Help with register/memory management


I’ve been working with CUDA to develop a library of functions that can be used either directly by C++ or by Matlab via a simple MEX wrapper. This preamble isn’t all that important, except that I noticed that I had a problem when I ran a kernel from C++ without any problem, but it crashed horribly when run from Matlab. I narrowed the problem down to a simple multiplication operation in the kernel: it crashed if I multiplied two numbers stored in different memory locations; it didn’t crash if I just multiplied by a constant number of the same value. Looking at the ptxas output of both showed:


ptxas info	: Used 32 registers, 100+40 bytes lmem, 64+64 bytes smem, 144 bytes cmem[0], 44 bytes cmem[1]


ptxas info	: Used 36 registers, 80+40 bytes lmem, 64+64 bytes smem, 144 bytes cmem[0], 44 bytes cmem[1]

As soon as I set -maxrregcount=32 as a Matlab compile option, everything worked. I suppose this makes sense because I have 512 threads/block and my GTX285 has 16K registers. I thought that this would be taken care of automatically.

In any case, my experience made me realize that I don’t really know too much about efficient use of registers and the like, so my questions are:

  1. In general, I would appreciate any advice/tips on how to minimize register use or to use shared memory.

→ Information shown
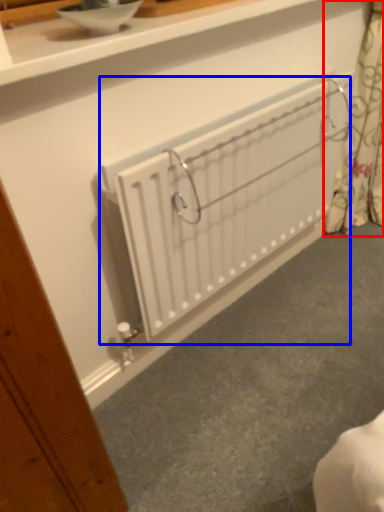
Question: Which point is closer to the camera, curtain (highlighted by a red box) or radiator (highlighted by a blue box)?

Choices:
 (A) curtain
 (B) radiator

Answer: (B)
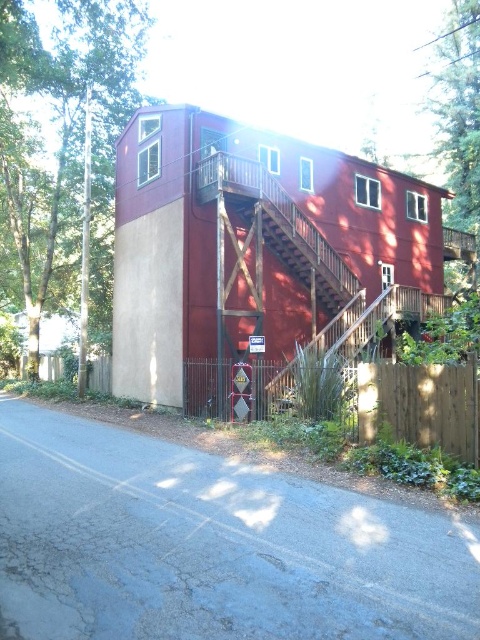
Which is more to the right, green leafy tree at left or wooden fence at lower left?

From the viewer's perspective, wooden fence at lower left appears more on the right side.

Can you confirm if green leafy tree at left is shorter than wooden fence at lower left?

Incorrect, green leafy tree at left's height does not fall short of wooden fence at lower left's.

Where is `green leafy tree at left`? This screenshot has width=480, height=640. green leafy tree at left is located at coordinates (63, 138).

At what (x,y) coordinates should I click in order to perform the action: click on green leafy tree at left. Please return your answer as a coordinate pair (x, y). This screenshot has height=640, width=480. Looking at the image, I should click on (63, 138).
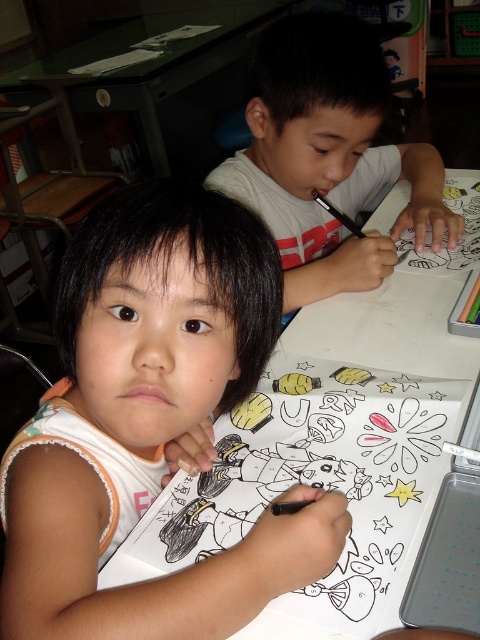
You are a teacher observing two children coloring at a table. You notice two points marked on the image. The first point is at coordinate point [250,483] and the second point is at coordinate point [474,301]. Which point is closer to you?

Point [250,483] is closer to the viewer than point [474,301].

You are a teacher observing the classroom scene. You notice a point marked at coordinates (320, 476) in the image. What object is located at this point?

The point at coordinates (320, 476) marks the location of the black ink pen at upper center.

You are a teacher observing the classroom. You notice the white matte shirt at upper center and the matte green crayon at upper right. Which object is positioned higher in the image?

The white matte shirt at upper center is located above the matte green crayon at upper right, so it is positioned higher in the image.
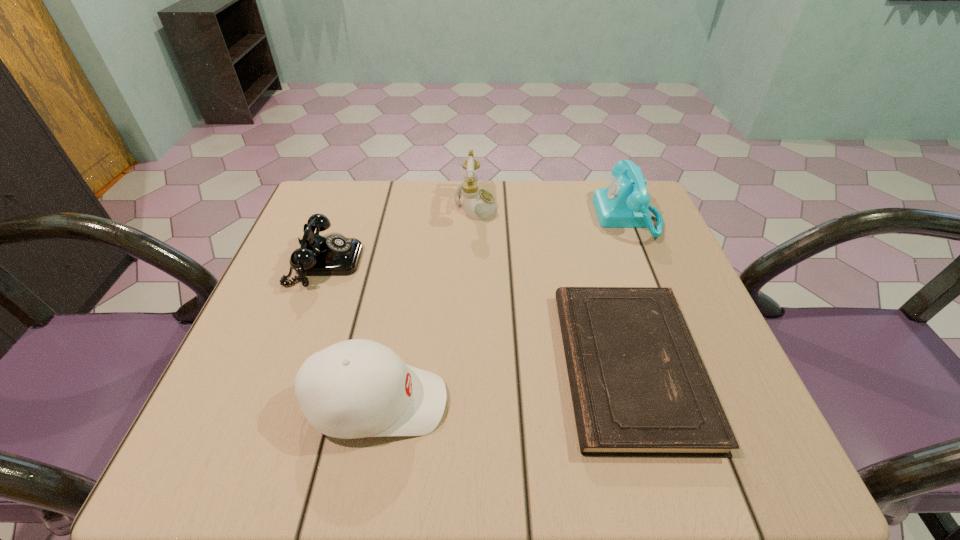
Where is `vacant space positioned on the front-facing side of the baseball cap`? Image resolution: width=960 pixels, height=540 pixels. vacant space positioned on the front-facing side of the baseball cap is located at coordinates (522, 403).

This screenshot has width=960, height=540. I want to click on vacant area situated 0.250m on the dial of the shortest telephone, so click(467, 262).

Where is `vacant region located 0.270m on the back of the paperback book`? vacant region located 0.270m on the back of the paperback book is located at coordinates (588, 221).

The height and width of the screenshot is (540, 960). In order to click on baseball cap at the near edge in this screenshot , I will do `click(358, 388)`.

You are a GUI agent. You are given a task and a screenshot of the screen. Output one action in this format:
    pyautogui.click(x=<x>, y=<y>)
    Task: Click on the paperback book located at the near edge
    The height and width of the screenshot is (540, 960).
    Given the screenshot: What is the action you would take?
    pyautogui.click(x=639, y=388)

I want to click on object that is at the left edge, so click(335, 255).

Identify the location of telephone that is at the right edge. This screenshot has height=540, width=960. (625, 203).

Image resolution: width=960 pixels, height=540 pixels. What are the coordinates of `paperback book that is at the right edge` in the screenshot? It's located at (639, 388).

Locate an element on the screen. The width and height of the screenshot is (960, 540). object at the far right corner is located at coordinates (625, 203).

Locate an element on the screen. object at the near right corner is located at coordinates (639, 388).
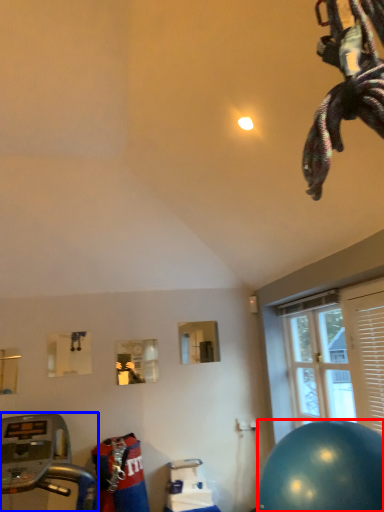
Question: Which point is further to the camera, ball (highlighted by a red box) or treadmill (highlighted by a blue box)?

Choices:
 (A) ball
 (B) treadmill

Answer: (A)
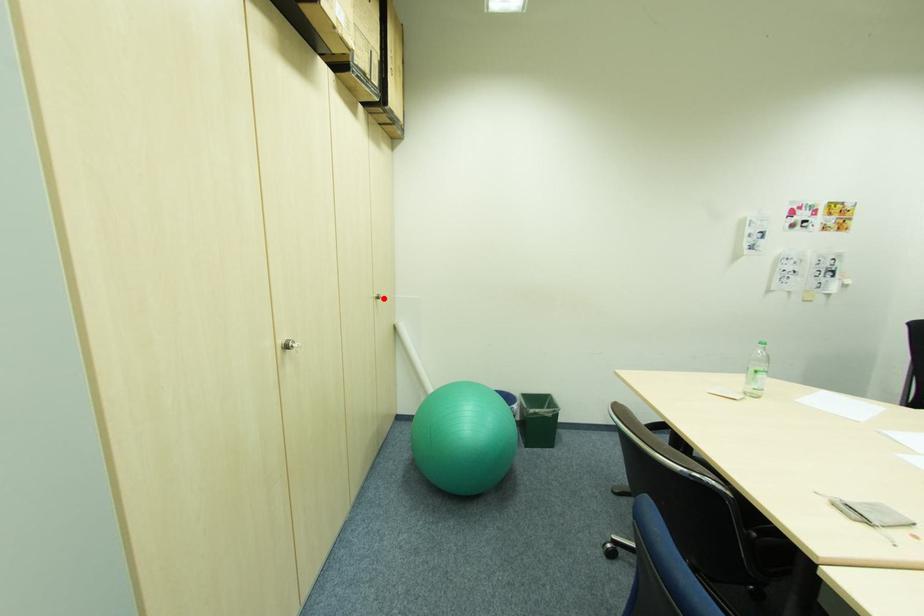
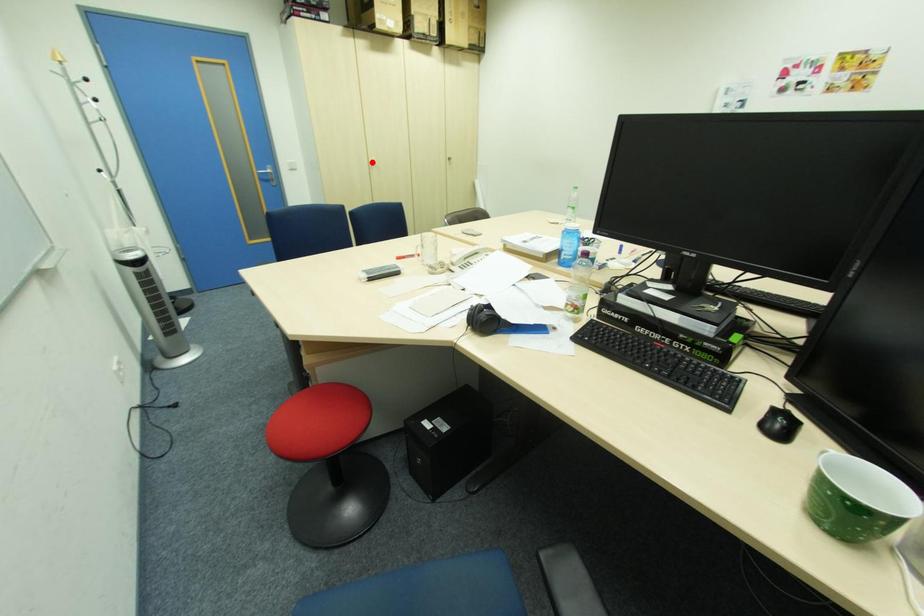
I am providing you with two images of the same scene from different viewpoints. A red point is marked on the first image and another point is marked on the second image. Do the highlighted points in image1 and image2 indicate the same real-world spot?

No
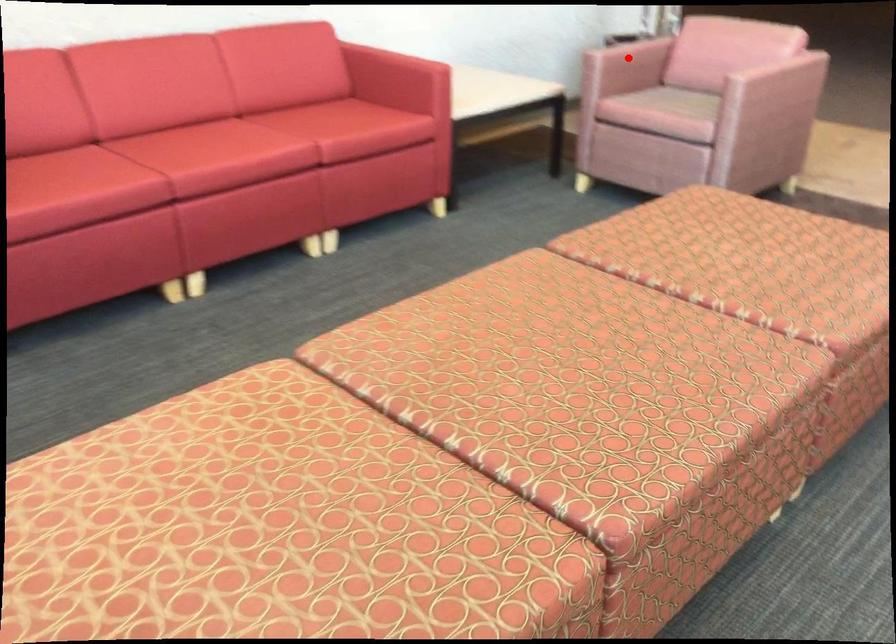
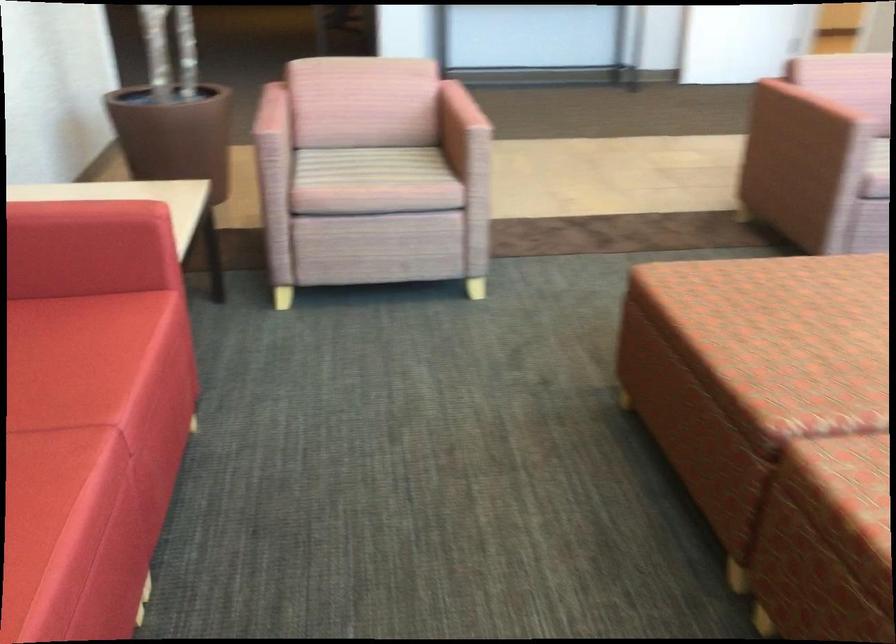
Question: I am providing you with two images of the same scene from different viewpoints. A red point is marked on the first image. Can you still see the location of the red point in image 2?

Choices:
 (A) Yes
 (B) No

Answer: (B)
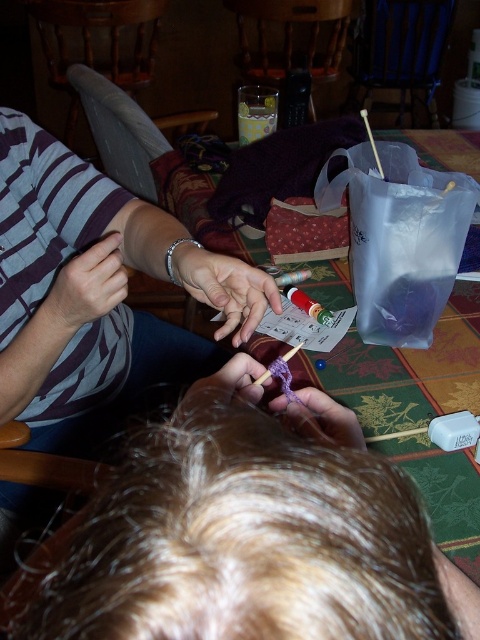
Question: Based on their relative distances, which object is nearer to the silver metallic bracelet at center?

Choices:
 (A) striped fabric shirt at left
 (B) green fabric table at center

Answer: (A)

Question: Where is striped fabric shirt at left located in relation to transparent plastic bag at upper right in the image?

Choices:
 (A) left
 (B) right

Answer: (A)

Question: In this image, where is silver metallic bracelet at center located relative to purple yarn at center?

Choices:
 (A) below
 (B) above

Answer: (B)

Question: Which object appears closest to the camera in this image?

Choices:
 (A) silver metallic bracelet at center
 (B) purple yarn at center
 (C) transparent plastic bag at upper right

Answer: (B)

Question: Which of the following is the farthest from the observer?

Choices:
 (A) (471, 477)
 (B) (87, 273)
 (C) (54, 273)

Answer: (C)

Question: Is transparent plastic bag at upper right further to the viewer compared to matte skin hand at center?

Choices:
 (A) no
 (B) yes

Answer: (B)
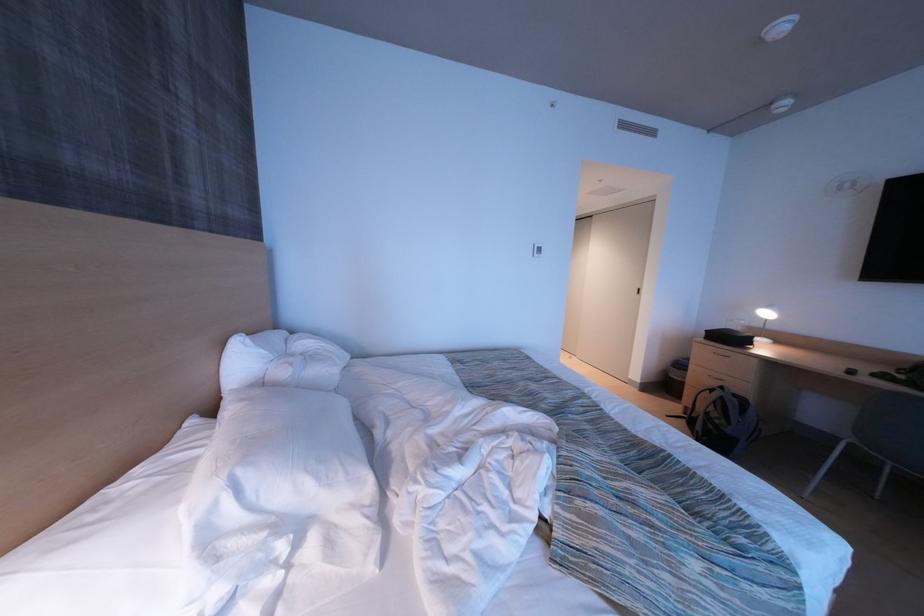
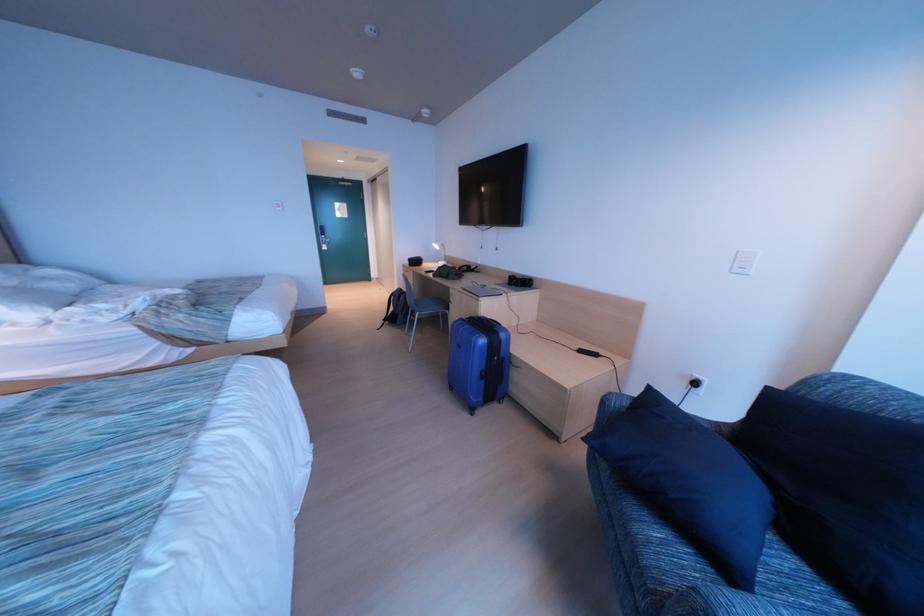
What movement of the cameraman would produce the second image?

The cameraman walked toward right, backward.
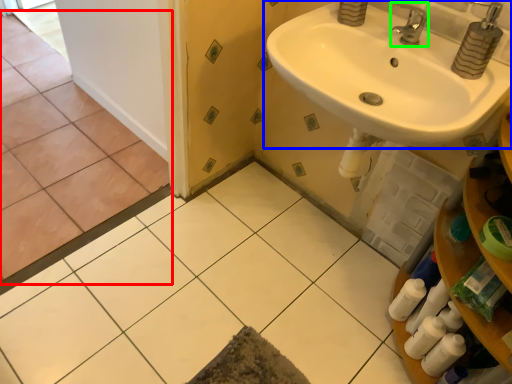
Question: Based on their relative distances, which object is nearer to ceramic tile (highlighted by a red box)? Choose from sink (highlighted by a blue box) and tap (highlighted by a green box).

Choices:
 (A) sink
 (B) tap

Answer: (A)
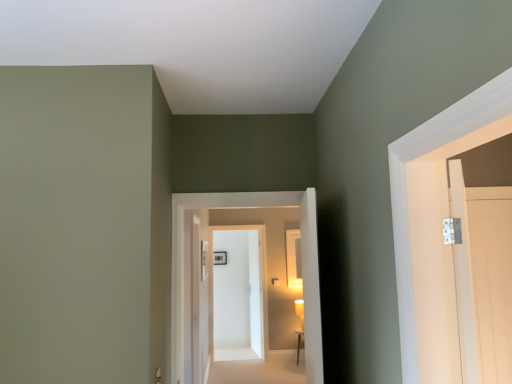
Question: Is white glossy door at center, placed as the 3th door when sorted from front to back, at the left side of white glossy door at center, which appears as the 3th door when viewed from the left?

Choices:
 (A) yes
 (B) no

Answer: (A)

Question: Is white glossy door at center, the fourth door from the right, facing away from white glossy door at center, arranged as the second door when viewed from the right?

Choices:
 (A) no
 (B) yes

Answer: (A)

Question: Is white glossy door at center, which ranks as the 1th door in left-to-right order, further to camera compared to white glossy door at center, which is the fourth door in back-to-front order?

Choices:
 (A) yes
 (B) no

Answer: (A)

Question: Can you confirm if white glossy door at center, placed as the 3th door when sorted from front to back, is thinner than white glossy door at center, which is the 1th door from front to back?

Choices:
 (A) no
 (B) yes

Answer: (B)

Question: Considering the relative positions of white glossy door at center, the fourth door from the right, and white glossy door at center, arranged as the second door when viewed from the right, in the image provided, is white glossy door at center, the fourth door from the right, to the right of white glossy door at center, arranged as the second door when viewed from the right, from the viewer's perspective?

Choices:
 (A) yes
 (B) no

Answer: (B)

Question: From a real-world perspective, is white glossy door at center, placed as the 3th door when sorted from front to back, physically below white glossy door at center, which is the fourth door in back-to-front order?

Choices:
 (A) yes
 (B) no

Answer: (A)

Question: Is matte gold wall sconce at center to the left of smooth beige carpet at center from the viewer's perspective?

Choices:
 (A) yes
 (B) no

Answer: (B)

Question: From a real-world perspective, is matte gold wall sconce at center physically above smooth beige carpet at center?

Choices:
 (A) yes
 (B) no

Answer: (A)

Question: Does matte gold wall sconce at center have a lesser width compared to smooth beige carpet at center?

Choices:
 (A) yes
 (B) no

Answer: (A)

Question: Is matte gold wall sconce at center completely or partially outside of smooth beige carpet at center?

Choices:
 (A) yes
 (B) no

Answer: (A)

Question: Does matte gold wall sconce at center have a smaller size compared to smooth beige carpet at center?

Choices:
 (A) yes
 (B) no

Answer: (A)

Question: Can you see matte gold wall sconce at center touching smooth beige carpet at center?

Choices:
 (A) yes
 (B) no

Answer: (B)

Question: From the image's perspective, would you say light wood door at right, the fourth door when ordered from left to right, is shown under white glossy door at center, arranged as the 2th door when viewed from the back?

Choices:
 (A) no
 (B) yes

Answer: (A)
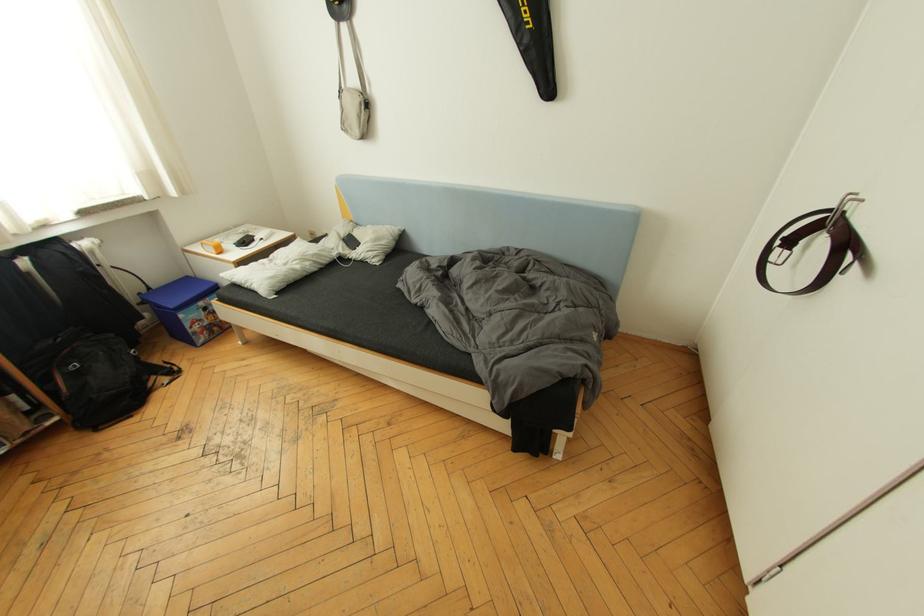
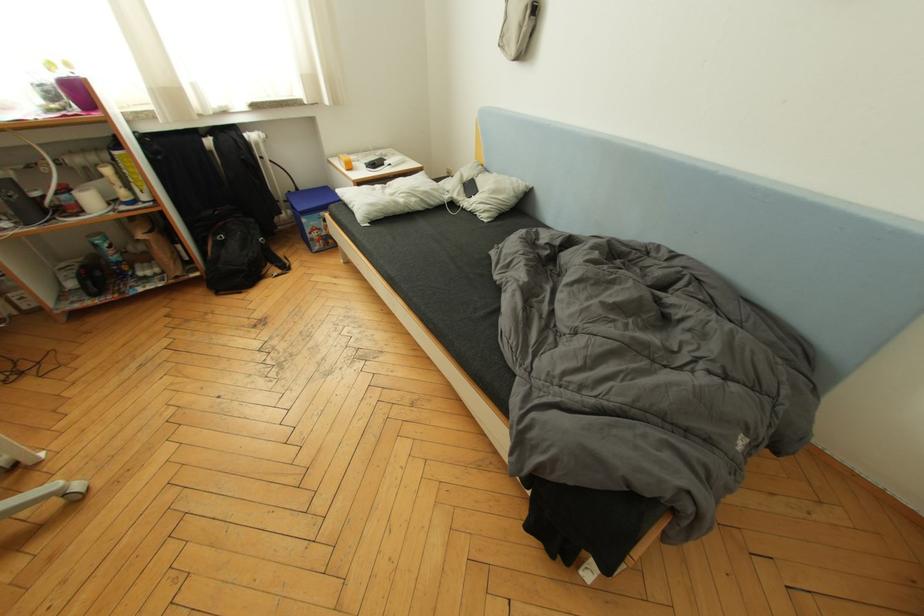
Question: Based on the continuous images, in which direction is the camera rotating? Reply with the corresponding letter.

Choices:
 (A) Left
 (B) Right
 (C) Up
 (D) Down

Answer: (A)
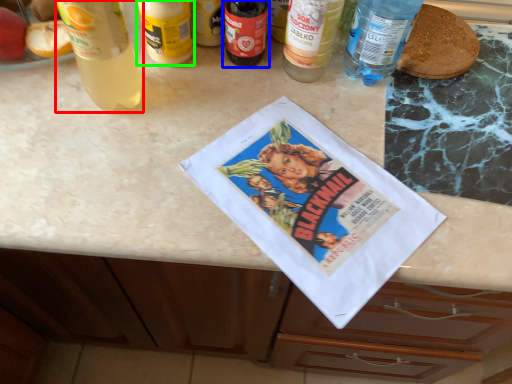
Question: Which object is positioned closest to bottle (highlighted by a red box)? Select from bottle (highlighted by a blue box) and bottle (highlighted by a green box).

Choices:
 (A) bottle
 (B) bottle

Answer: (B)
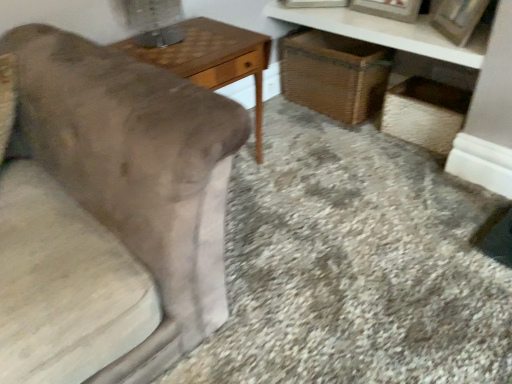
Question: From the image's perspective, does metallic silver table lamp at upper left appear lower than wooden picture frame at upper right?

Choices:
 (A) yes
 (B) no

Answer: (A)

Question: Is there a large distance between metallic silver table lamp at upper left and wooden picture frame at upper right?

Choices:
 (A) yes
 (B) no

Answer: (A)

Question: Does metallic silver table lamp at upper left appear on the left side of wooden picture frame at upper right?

→ Problem set
1 - Answer these questions using the forum post on CUDA register management, not the rows.
(a) Which compile option, once set, made everything work under Matlab?
(b) How many threads per block does the poster use?
(c) How many registers does the poster's GTX285 have?
2 - Please output the part of the CUDA register post starting at "As soon as I" and ending at "use shared memory.", word for word.
3 - Pick up the forum post on CUDA register management where it stops, and continue writing it.

→ Answers to each task
1 -
(a) -maxrregcount=32
(b) 512
(c) 16K

2 -
As soon as I set -maxrregcount=32 as a Matlab compile option, everything worked. I suppose this makes sense because I have 512 threads/block and my GTX285 has 16K registers. I thought that this would be taken care of automatically.

In any case, my experience made me realize that I don’t really know too much about efficient use of registers and the like, so my questions are:

  1. In general, I would appreciate any advice/tips on how to minimize register use or to use shared memory.

3 -
  2. In particular, can anyone help optimize my coordinate conversion kernel? Ideally, I would like to eliminate local memory access. As shown, the kernel takes an array of lat/lon/alt coordinates and converts them to earth-centred, earth-fixed coordinates (note that I am using doubles (compute 1.3) because of the necessary precision of the coordinate transform ).

static __global__ void kerLla2Ecef(double a, double e2, double3* lla, double3* ecef, int nCoords)


	unsigned int xi = blockIdx.x * blockDim.x + threadIdx.x; 

	if(xi < nCoords)


		double W2 = 1.0 - e2 * sin(lla[xi].x)*sin(lla[xi].x);

		double N = a / sqrt(W2);


		ecef[xi].x = ( N + lla[xi].z ) * cos( lla[xi].x ) * cos( lla[xi].y );

		ecef[xi].y = ( N + lla[xi].z ) * cos( lla[xi].x ) * sin( lla[xi].y );

		ecef[xi].z = ( (1-e2)*N + lla[xi].z ) * sin( lla[xi].x );		



Thank you.